### Text segment

Vibrational properties of 2D silica and kagome lattice materials.

November 9, 2016 - Little is known about vibrational properties of two-dimensional silica (2D-SiO2) and its Raman spectrum. A study by European scientists with contribution of the SALVE project, now identified several previously uncharacterized vibrational states of 2D-SiO2. At finite temperatures, the stability of the lattice is strongly influenced by phonon-phonon interaction, the study finds. It provides insights into 2D-silicas lattice type in general and also suggests a quick nondestructive method to detect 2D silica.

The researchers first became involved in the study of 2D SiO2, which is one of the thinnest insulating materials and can be used in catalysis and for isolating graphene from metal substrates [1-6], after such a monolayer was accidentally grown at the Max-Planck-Institute in Stuttgart. After their groundbreaking results published in the journals Science, Nano Letters, and Scientific Reports [7-9], they now turn to investigate the vibrational properties of crystalline 2D silica.

“By studying the vibrational properties using a combination of Raman spectroscopy and High-Resolution Transmission Electron Microscopy (HRTEM), we identified signatures of crystalline and amorphous structures, and ascertained their origin by Density Functional Theory.” said Ute Kaiser, director of the SALVE project.

Using a combination of Raman spectroscopy and first-principle calculations, they performed an in-depth investigation of the lattice dynamics and showed that the crystalline 2D-SiO2 structure actually represents a kagome lattice (Fig. 1). [10] The kagome lattice has long been a model system for theoretical studies of various physical properties, primarily magnetism, in systems with particular topology, but also mechanical properties. [11] It was theoretically shown that if the kagome lattice consists of rigid triangles that interact only with their nearest neighbor it is on the border of mechanical instability. Compression of the lattice would lead to rotations of the triangles, as shown in Fig. 1, at no cost in energy.

For their investigation, they assigned the Raman spectra to regions of 2D silica by correlated HR-TEM measurements using freestanding graphene over a TEM grid as sample support (Fig. 2). The atomic structure visible in the HR-TEM image confirms that the deposited layer on graphene indeed contains 2D-SiO2 (Fig. 2i).

The Raman spectrum consists of an intensive narrow mode at 1045 cm–1 and much weaker peaks at 409, 454, 500, and 715 cm–1 (Figure 3a). According to several previous studies [13-15] of bulk systems that contained Si–O–Si bonds it was assigned to a Si–O–Si stretching mode when oxygen bridges silicon atoms with an angle of 180°. However it is not clear how this can be related to the significantly different 2D structure of 2D-SiO2.

### Data extract
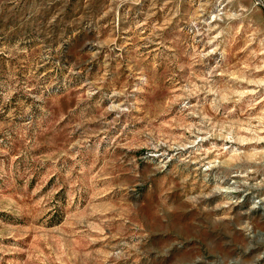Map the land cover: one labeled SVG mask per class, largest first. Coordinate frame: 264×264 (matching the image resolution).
<instances>
[{"label":"rangeland","instance_id":"1","mask_svg":"<svg viewBox=\"0 0 264 264\" xmlns=\"http://www.w3.org/2000/svg\"><path fill=\"white\" fill-rule=\"evenodd\" d=\"M0 264H264V0H0Z\"/></svg>","mask_w":264,"mask_h":264}]
</instances>
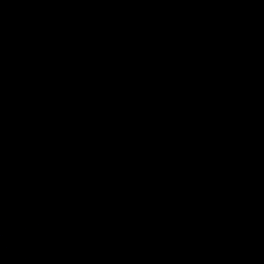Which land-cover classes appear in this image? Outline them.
Here are the masks:
<instances>
[{
  "label": "water",
  "instance_id": "obj_1",
  "mask_svg": "<svg viewBox=\"0 0 264 264\" xmlns=\"http://www.w3.org/2000/svg\"><path fill=\"white\" fill-rule=\"evenodd\" d=\"M0 264H264V0H0Z\"/></svg>",
  "mask_w": 264,
  "mask_h": 264
}]
</instances>
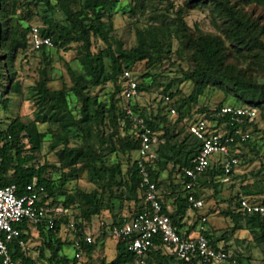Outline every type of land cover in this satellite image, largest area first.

### Directions
1) Reproduce all of the records above word for word, without the pictures.
2) Write what comes next in the article on the vibrational properties of 2D silica, picking up after its final sentence.
The article and the records have no connection to each other.

### Expected answers
1)
Map the land cover: one labeled SVG mask per class, largest first. Coordinate frame: 264×264 (matching the image resolution).
<instances>
[{"label":"rangeland","instance_id":"1","mask_svg":"<svg viewBox=\"0 0 264 264\" xmlns=\"http://www.w3.org/2000/svg\"><path fill=\"white\" fill-rule=\"evenodd\" d=\"M0 264H264V0H0Z\"/></svg>","mask_w":264,"mask_h":264}]
</instances>
Which land-cover classes appear in this image? Outline them.
Here are the masks:
<instances>
[{
  "label": "water",
  "instance_id": "obj_1",
  "mask_svg": "<svg viewBox=\"0 0 264 264\" xmlns=\"http://www.w3.org/2000/svg\"><path fill=\"white\" fill-rule=\"evenodd\" d=\"M0 264H264V0H0Z\"/></svg>",
  "mask_w": 264,
  "mask_h": 264
}]
</instances>
Outline every type of land cover in this satellite image, largest area first.

2)
In the paper published in the journal ACS Nano Björkman et al. investigated the vibrational properties by DFT calculations (Figure 3). They found good agreement of experiment and theory for the peak at 1045 cm−1. This corresponds to the calculated Raman active E1g mode at 1053 cm−1, which an asymmetric Si–O–Si bond stretching mode illustrated in Figure 3a. With the exception of this mode, the calculations appear to consistently underestimate the vibrational frequencies by approximately 8−10%. [1] With this systematic error, the overall agreement is reasonably good, and the observed modes could be identified and symmetry labels could be assigned.

“These results enable us to use Raman spectroscopy as a quick and nondestructive method to identify the 2D-SiO2 bilayer,” said Prof. Viera Skakalova from Vienna University. “Our studies are just the beginning of that search. The possibility of using these peaks as a measure of disorder in the sample, in a manner similar to the D peak in graphene, could be further investigated with access to samples with larger well-defined areas of 2D-SiO2.”

The scientists also searched specifically for what might be responsible for the stability of 2D-SiO2. As the ground state of 2D-SiO2 is a kagome lattice at zero temperature, it should be instable under compressive strain. In the paper they identify the phonon modes typical of a kagome lattice, which are in the low-energy phonon spectrum (Fig. 4). The energy dependence on the normal mode coordinate for a series of strains revealed that the energy minimum is shifted away from zero, which leads to phonon–phonon interaction which at finite temperatures may serve to stabilize the crystal lattice. [16].

To confirm their assumption, they used molecular dynamics (MD) calculations in addition to DFT simulations. The stability of the kagome lattice was studied at 0 temperature and at 300 K for a series of biaxial strains. The new research indicates that for ε = < −1%, the kagome lattice collapses at 0 K, where unphysical negative frequencies arise (Figure 5e). The two kagome modes that consist of rigid rotations of tetrahedra, shown in green and red, will merge into a single unstable mode at the Γ point. By contrast, Figure 5h clearly shows the kagome modes remaining clearly identifiable at 300 K, stabilized by phonon−phonon interactions at finite temperature. At ε = −2% Figure 5I shows that the lattice does become unstable also at 300 K, but the distortion is not the simple rotation of the kagome lattice given by the B2u mode at the Γ point, but through the lowest, flat kagome mode, shown in red in Figure 4a, and at the M point.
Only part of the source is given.